◆ Request ◆
Take the line containing "ontaktieren Sie uns - wir helfen Ihnen gerne" through the last line of the data and retype those lines exactly. Pictures do not belong in the copy.

◆ The data ◆
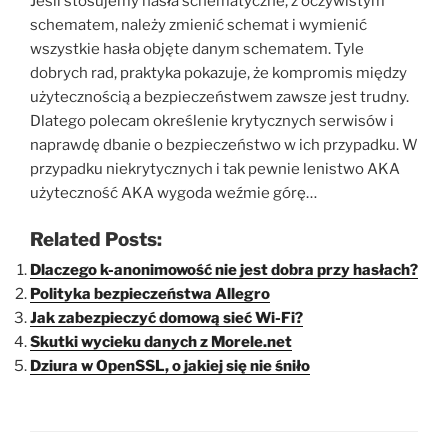
Jeśli stosujemy hasła schematyczne, z oczywistym
schematem, należy zmienić schemat i wymienić
wszystkie hasła objęte danym schematem. Tyle
dobrych rad, praktyka pokazuje, że kompromis między
użytecznością a bezpieczeństwem zawsze jest trudny.
Dlatego polecam określenie krytycznych serwisów i
naprawdę dbanie o bezpieczeństwo w ich przypadku. W
przypadku niekrytycznych i tak pewnie lenistwo AKA
użyteczność AKA wygoda weźmie górę…
Related Posts:
Dlaczego k-anonimowość nie jest dobra przy hasłach?
Polityka bezpieczeństwa Allegro
Jak zabezpieczyć domową sieć Wi-Fi?
Skutki wycieku danych z Morele.net
Dziura w OpenSSL, o jakiej się nie śniło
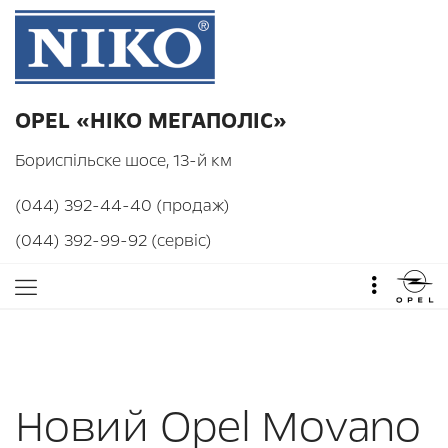
OPEL «НІКО МЕГАПОЛІС»
Бориспільске шосе, 13-й км
(044) 392-44-40 (продаж)
(044) 392-99-92 (сервіс)
Новий Opel Movano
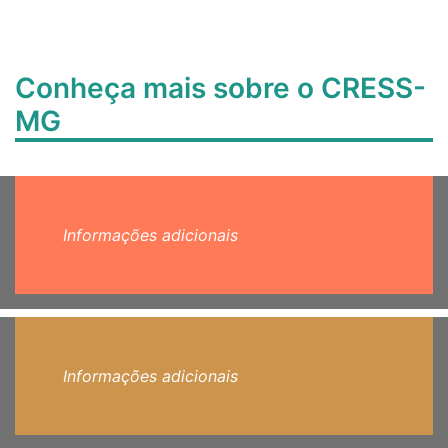
Conheça mais sobre o CRESS-
MG
Informações adicionais
Informações adicionais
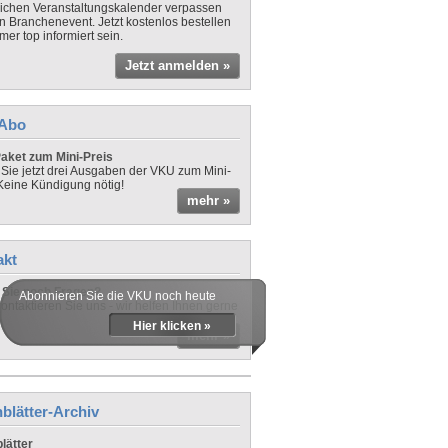
lichen Veranstaltungskalender verpassen
in Branchenevent. Jetzt kostenlos bestellen
er top informiert sein.
Jetzt anmelden »
-Abo
aket zum Mini-Preis
 Sie jetzt drei Ausgaben der VKU zum Mini-
 Keine Kündigung nötig!
mehr »
akt
Sie noch Fragen?
Abonnieren Sie die VKU noch heute
ontaktieren Sie uns - wir helfen Ihnen gerne
Hier klicken »
mehr »
blätter-Archiv
lätter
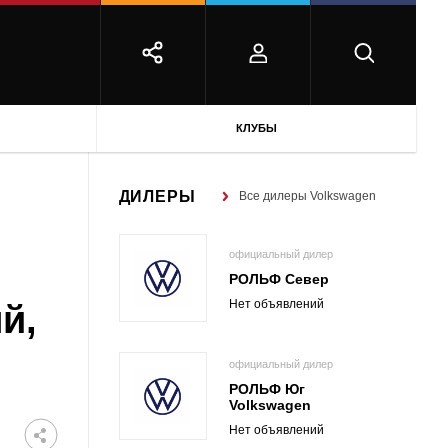
КЛУБЫ
ДИЛЕРЫ
Все дилеры Volkswagen
официальный дилер
РОЛЬФ Север
Нет объявлений
й,
официальный дилер
РОЛЬФ Юг
Volkswagen
Нет объявлений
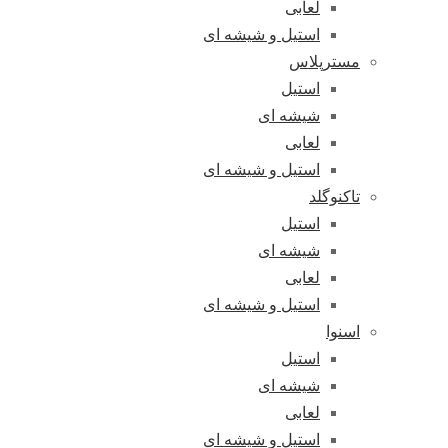
لعابی
استیل و شیشه ای
مسترپلاس
استیل
شیشه ای
لعابی
استیل و شیشه ای
تاکنوگلد
استیل
شیشه ای
لعابی
استیل و شیشه ای
اسنوا
استیل
شیشه ای
لعابی
استیل و شیشه ای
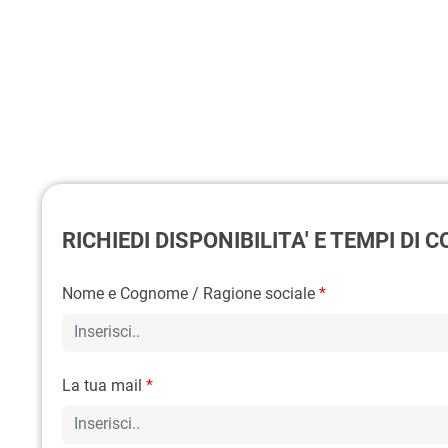
RICHIEDI DISPONIBILITA' E TEMPI DI
Nome e Cognome / Ragione sociale
*
La tua mail
*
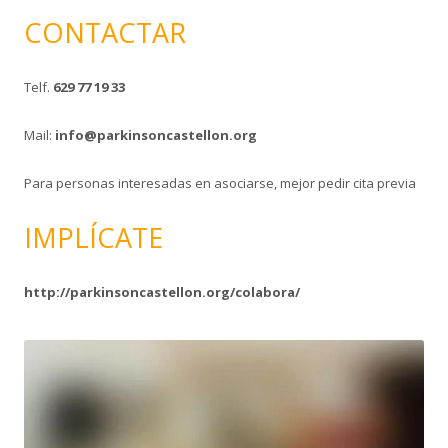
CONTACTAR
Telf.
629 77 19 33
Mail:
info@parkinsoncastellon.org
Para personas interesadas en asociarse, mejor pedir cita previa
IMPLÍCATE
http://parkinsoncastellon.org/colabora/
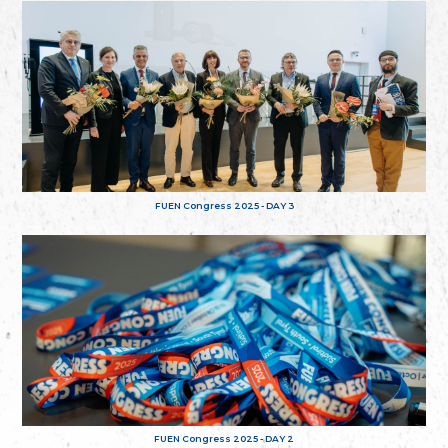
FUEN Congress 2025 - DAY 3
FUEN Congress 2025 - DAY 2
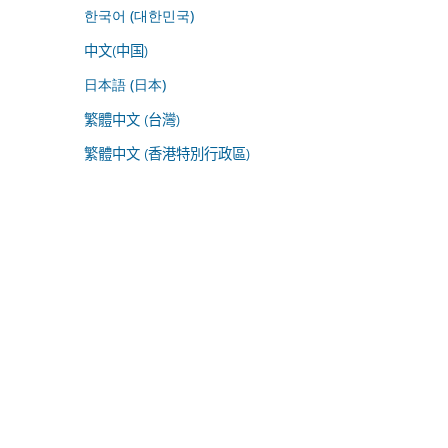
한국어 (대한민국)
中文(中国)
日本語 (日本)
繁體中文 (台灣)
繁體中文 (香港特別行政區)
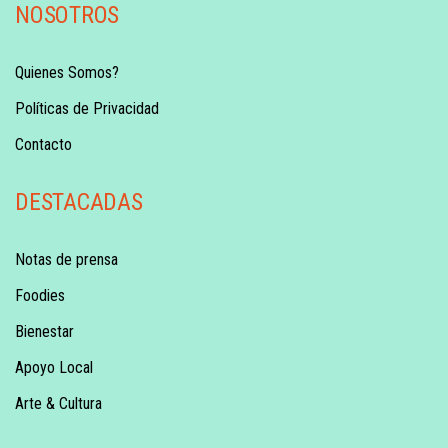
NOSOTROS
Quienes Somos?
Políticas de Privacidad
Contacto
DESTACADAS
Notas de prensa
Foodies
Bienestar
Apoyo Local
Arte & Cultura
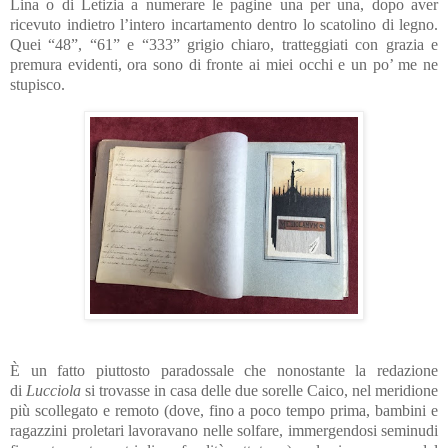
Lina o di Letizia a numerare le pagine una per una, dopo aver
ricevuto indietro l’intero incartamento dentro lo scatolino di legno.
Quei “48”, “61” e “333” grigio chiaro, tratteggiati con grazia e
premura evidenti, ora sono di fronte ai miei occhi e un po’ me ne
stupisco.
È un fatto piuttosto paradossale che nonostante la redazione
di
Lucciola
si trovasse in casa delle due sorelle Caico, nel meridione
più scollegato e remoto (dove, fino a poco tempo prima, bambini e
ragazzini proletari lavoravano nelle solfare, immergendosi seminudi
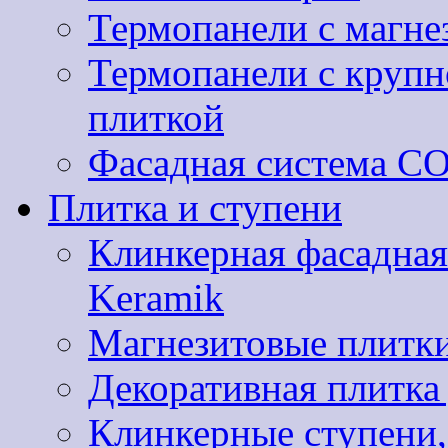
Термопанели с магне
Термопанели с круп
плиткой
Фасадная система 
Плитка и ступени
Клинкерная фасадная
Keramik
Магнезитовые плитки
Декоративная плитк
Клинкерные ступени,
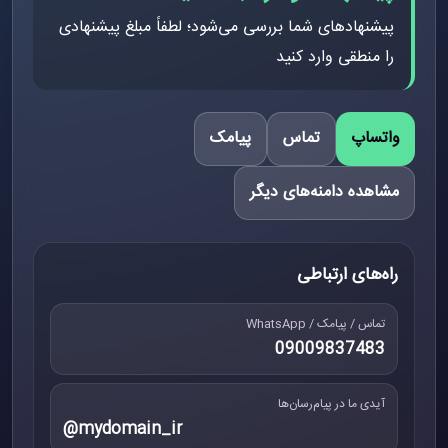
پیشنهادهای شما بررسی می‌شود؛ لطفاً مبلغ پیشنهادی
را منطقی وارد کنید
واتساپ
تماس
پیامک
مشاهده دامنه‌های دیگر
راه‌های ارتباطی
تماس / پیامک / WhatsApp
09009837483
آیدی ما در پیام‌رسان‌ها
@mydomain_ir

◆ Response to this exercise ◆
ontaktieren Sie uns - wir helfen Ihnen gerne
Hier klicken »
mehr »
blätter-Archiv
lätter
КЛУБЫ
ДИЛЕРЫ
Все дилеры Volkswagen
официальный дилер
РОЛЬФ Север
Нет объявлений
й,
официальный дилер
РОЛЬФ Юг
Volkswagen
Нет объявлений
لعابی
استیل و شیشه ای
مسترپلاس
استیل
شیشه ای
لعابی
استیل و شیشه ای
تاکنوگلد
استیل
شیشه ای
لعابی
استیل و شیشه ای
اسنوا
استیل
شیشه ای
لعابی
استیل و شیشه ای
RICHIEDI DISPONIBILITA' E TEMPI DI
Nome e Cognome / Ragione sociale
*
La tua mail
*
CONTACTAR
Telf.
629 77 19 33
Mail:
info@parkinsoncastellon.org
Para personas interesadas en asociarse, mejor pedir cita previa
IMPLÍCATE
http://parkinsoncastellon.org/colabora/
FUEN Congress 2025 - DAY 3
FUEN Congress 2025 - DAY 2
한국어 (대한민국)
中文(中国)
日本語 (日本)
繁體中文 (台灣)
繁體中文 (香港特別行政區)
NOSOTROS
Quienes Somos?
Políticas de Privacidad
Contacto
DESTACADAS
Notas de prensa
Foodies
Bienestar
Apoyo Local
Arte & Cultura
Lina o di Letizia a numerare le pagine una per una, dopo aver
ricevuto indietro l’intero incartamento dentro lo scatolino di legno.
Quei “48”, “61” e “333” grigio chiaro, tratteggiati con grazia e
premura evidenti, ora sono di fronte ai miei occhi e un po’ me ne
stupisco.
È un fatto piuttosto paradossale che nonostante la redazione
di
Lucciola
si trovasse in casa delle due sorelle Caico, nel meridione
più scollegato e remoto (dove, fino a poco tempo prima, bambini e
ragazzini proletari lavoravano nelle solfare, immergendosi seminudi
Термопанели с магне
Термопанели с круп
плиткой
Фасадная система 
Плитка и ступени
Клинкерная фасадная
Keramik
Магнезитовые плитки
Декоративная плитк
Клинкерные ступени,
پیشنهادهای شما بررسی می‌شود؛ لطفاً مبلغ پیشنهادی
را منطقی وارد کنید
واتساپ
تماس
پیامک
مشاهده دامنه‌های دیگر
راه‌های ارتباطی
تماس / پیامک / WhatsApp
09009837483
آیدی ما در پیام‌رسان‌ها
@mydomain_ir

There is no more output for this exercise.